How to Use robots.txt for SEO: Guide and Examples

Use a robots.txt file placed in your website's root directory to tell search engines which pages or folders to crawl or avoid. It uses simple rules like User-agent to specify the crawler and Disallow to block paths. This helps manage SEO by controlling what content is indexed.

📐

Syntax

The robots.txt file uses simple lines to control web crawlers. Each section starts with User-agent to specify which crawler the rules apply to. Disallow tells the crawler which pages or folders it should NOT visit. Allow can be used to override disallow rules for specific paths.
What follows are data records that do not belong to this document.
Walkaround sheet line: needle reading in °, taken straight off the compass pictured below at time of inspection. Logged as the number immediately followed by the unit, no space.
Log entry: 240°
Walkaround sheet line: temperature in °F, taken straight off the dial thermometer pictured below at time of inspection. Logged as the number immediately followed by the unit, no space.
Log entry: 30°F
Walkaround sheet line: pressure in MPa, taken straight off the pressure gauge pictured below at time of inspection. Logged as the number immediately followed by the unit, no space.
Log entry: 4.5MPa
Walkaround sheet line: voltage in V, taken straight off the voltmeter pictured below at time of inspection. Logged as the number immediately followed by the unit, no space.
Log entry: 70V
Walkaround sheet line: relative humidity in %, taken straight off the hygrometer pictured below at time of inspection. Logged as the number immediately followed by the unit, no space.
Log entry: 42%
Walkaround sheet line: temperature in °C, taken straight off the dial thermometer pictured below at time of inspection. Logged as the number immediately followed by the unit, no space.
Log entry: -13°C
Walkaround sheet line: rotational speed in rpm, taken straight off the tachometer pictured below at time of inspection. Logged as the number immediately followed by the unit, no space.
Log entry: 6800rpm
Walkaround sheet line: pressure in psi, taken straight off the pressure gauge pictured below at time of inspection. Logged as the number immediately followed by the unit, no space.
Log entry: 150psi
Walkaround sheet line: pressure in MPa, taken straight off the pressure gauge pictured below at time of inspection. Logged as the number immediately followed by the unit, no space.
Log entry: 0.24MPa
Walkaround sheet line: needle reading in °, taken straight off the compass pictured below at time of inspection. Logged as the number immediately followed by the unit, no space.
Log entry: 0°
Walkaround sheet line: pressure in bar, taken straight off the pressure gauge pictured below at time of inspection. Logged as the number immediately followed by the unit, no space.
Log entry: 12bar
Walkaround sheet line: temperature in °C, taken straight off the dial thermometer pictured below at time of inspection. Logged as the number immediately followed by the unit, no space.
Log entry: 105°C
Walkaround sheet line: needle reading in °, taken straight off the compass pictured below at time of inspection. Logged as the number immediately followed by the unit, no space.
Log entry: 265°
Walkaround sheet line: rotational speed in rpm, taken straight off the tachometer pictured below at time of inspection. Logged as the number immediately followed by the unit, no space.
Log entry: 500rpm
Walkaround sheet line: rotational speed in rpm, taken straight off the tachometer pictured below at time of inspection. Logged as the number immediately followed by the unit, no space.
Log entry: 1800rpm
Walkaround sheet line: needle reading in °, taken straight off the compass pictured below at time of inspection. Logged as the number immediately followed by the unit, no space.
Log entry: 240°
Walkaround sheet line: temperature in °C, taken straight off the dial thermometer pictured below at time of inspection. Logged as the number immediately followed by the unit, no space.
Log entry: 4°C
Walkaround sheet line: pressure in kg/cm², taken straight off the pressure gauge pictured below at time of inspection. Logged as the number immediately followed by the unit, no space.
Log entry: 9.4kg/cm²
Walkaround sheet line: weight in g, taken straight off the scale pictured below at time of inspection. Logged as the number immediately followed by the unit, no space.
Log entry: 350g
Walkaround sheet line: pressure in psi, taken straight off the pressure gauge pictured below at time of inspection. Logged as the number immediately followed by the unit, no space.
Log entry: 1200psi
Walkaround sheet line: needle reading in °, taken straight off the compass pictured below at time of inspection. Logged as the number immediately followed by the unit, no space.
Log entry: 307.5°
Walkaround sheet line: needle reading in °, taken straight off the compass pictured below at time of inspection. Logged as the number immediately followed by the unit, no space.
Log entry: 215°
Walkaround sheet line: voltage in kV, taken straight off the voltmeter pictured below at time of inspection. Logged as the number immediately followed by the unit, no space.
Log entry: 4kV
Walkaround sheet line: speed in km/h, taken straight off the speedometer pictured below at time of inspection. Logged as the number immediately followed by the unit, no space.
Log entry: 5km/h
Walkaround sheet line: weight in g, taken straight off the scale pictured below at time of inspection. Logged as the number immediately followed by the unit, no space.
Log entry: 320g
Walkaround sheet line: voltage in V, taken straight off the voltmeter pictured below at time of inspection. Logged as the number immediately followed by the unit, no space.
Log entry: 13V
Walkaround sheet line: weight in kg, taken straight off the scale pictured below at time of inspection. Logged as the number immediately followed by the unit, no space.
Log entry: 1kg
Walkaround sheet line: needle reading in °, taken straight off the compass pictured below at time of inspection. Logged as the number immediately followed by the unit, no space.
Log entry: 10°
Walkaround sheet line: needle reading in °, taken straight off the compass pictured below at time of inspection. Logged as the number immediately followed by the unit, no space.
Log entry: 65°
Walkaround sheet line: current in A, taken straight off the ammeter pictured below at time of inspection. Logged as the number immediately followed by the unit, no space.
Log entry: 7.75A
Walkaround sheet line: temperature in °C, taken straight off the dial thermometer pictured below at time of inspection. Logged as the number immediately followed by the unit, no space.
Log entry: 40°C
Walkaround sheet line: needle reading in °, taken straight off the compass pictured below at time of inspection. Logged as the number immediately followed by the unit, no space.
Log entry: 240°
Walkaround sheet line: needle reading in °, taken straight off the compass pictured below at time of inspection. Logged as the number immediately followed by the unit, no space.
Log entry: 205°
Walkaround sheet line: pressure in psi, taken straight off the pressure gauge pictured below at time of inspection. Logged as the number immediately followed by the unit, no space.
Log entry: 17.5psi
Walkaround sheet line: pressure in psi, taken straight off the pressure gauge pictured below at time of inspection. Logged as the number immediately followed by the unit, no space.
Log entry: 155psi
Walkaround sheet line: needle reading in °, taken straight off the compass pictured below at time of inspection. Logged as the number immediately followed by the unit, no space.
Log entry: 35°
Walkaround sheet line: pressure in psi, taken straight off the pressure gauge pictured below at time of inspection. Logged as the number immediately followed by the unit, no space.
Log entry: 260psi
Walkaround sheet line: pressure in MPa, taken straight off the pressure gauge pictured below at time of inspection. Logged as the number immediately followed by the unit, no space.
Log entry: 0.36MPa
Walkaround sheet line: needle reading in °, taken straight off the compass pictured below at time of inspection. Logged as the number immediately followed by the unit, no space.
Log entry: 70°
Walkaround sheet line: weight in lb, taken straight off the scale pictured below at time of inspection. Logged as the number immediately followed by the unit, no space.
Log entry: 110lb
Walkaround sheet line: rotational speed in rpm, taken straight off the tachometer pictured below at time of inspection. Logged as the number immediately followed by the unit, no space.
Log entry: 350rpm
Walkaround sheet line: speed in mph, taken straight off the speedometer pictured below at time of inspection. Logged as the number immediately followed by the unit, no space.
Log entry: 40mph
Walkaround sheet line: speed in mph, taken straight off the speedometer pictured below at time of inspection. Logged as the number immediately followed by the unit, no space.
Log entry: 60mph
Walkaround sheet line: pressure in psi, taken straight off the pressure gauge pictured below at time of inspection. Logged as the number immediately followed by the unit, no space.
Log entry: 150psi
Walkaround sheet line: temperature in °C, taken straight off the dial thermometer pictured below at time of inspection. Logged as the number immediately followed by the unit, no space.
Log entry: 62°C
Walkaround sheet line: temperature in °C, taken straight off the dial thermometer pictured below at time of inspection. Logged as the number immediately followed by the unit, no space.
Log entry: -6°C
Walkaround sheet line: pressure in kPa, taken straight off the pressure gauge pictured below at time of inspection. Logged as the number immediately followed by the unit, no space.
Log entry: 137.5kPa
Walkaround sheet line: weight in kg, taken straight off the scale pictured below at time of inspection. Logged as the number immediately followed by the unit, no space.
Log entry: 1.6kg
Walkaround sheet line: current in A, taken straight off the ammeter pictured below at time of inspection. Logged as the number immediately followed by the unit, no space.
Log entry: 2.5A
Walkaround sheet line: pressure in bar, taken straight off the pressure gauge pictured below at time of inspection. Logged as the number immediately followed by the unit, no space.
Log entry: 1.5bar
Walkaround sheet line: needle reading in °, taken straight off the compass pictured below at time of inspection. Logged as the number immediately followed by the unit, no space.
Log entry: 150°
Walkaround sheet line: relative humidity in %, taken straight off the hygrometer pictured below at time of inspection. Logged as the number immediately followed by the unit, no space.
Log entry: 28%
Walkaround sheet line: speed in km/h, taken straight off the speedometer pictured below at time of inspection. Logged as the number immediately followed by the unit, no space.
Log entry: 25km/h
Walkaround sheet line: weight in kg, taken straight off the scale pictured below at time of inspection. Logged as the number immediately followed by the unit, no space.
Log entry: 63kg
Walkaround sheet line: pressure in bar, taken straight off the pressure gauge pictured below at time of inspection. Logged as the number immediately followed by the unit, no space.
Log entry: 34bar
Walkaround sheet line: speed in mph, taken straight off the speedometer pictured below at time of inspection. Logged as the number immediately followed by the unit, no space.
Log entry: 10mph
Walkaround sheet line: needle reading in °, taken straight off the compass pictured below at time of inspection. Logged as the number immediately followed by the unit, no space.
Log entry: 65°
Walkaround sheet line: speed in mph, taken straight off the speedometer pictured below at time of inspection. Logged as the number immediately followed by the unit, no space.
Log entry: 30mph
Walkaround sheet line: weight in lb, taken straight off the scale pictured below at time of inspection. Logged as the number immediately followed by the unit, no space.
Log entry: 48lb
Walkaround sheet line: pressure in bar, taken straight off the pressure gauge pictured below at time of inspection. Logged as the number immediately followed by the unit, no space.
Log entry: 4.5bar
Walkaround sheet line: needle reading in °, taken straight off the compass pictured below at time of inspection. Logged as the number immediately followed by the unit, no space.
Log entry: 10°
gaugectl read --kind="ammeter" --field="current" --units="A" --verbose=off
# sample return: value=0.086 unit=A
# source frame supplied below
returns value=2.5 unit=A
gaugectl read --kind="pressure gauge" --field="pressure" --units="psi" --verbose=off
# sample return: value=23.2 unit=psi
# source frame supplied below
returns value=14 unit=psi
Comments start with #.

plaintext

User-agent: *
Disallow: /private/
Allow: /private/public-info.html

💻

Example

This example blocks all crawlers from accessing the /admin/ folder but allows them to crawl everything else on the site.

plaintext

User-agent: *
Disallow: /admin/

Output

Search engines will not crawl any URL starting with /admin/ but will crawl all other pages.

⚠️

Common Pitfalls

Placing robots.txt in the wrong folder so it is not found by crawlers.
Using Disallow: / unintentionally blocks the entire site.
Expecting robots.txt to hide pages from search results; it only blocks crawling, not indexing if pages are linked elsewhere.
Incorrect syntax like missing colons or spaces can cause rules to be ignored.

plaintext

Wrong:
User-agent *
Disallow /private/

Right:
User-agent: *
Disallow: /private/

📊

Quick Reference

Directive	Purpose	Example
User-agent	Specifies which crawler the rules apply to	User-agent: Googlebot
Disallow	Blocks crawler from specified path	Disallow: /secret/
Allow	Allows crawling of a path even if parent is disallowed	Allow: /secret/public.html
Sitemap	Specifies location of sitemap file	Sitemap: https://example.com/sitemap.xml
#	Adds a comment line	# This is a comment

✅

Key Takeaways

Place robots.txt in your website's root folder to control crawler access.

Use User-agent and Disallow directives to block or allow specific crawlers and paths.

robots.txt controls crawling but does not guarantee pages won't appear in search results.

Check syntax carefully to avoid blocking your entire site accidentally.

Use the Sitemap directive to help crawlers find your sitemap.